Shakespeare coined another interesting phrase about men – about men in authority in particular: his glassy essence.  Experts believe Shakespeare is here putting forward the view that the essence of man is like a glass lens which man uses to examine others. When that lens – that glassy essence – examines itself, however, it sees nothing – it looks through itself being like glass.

Authority? A little brief authority?

Has this anything to do with what happens when you put a man in uniform?

The media is full of reports about men in authority doing wrong or acting with callousness towards others. Robert Maxwell. Senior clergymen. Teachers. Where a little brief authority goes, there goes the angry ape who will even use his authority (as Angello sought to do with Isabella) to grant mercy only in exchange for sexual favours.

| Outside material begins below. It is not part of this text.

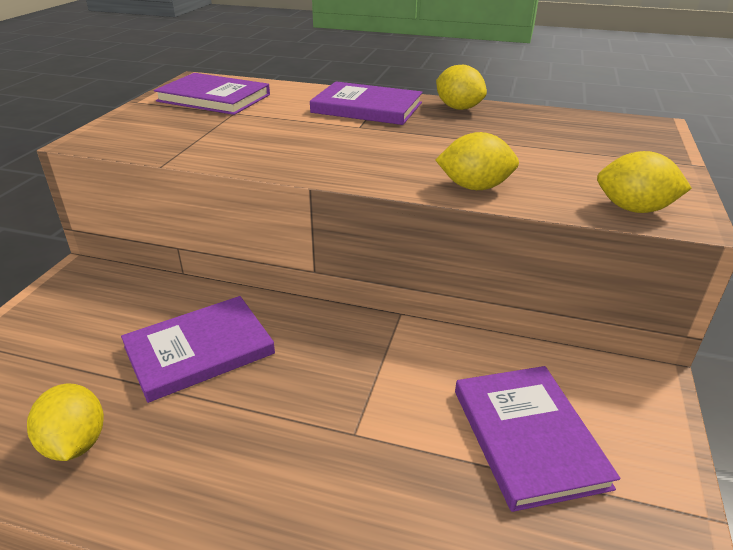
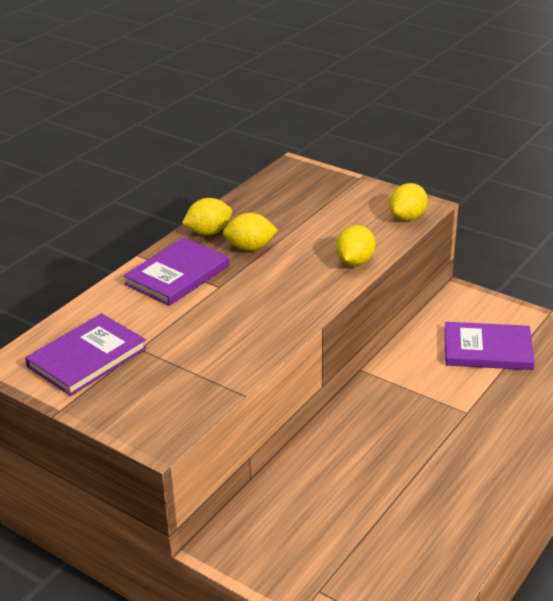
camera: 70 degrees left, 0 degrees up
(75, 443) = (440, 536): yellow lemon -> yellow lemon (250, 247)
(199, 350) = (364, 473): purple book -> none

‘Only those who do not desire power are fit to hold it.’ (Plato, philosopher, BC 428-348)
How very different was the Jesus of the Gospels from the Jerusalem authorities in AD 30. He renounced all authority – he who was Lord of all. He submitted to “a little brief authority” in others and willingly suffered the death of the shameful cross. 

Why? So that he would be able to show “heaven’s mercy” to those who would seek it – mercy for every deed, every crime, every failure, every sin. Mercy for all who turn to him. 

So pleasing was this to “heaven” that he arose from the dead.

What about me? I have a little brief authority – over my own life. Shall I use that authority, as others did and do, to destroy him?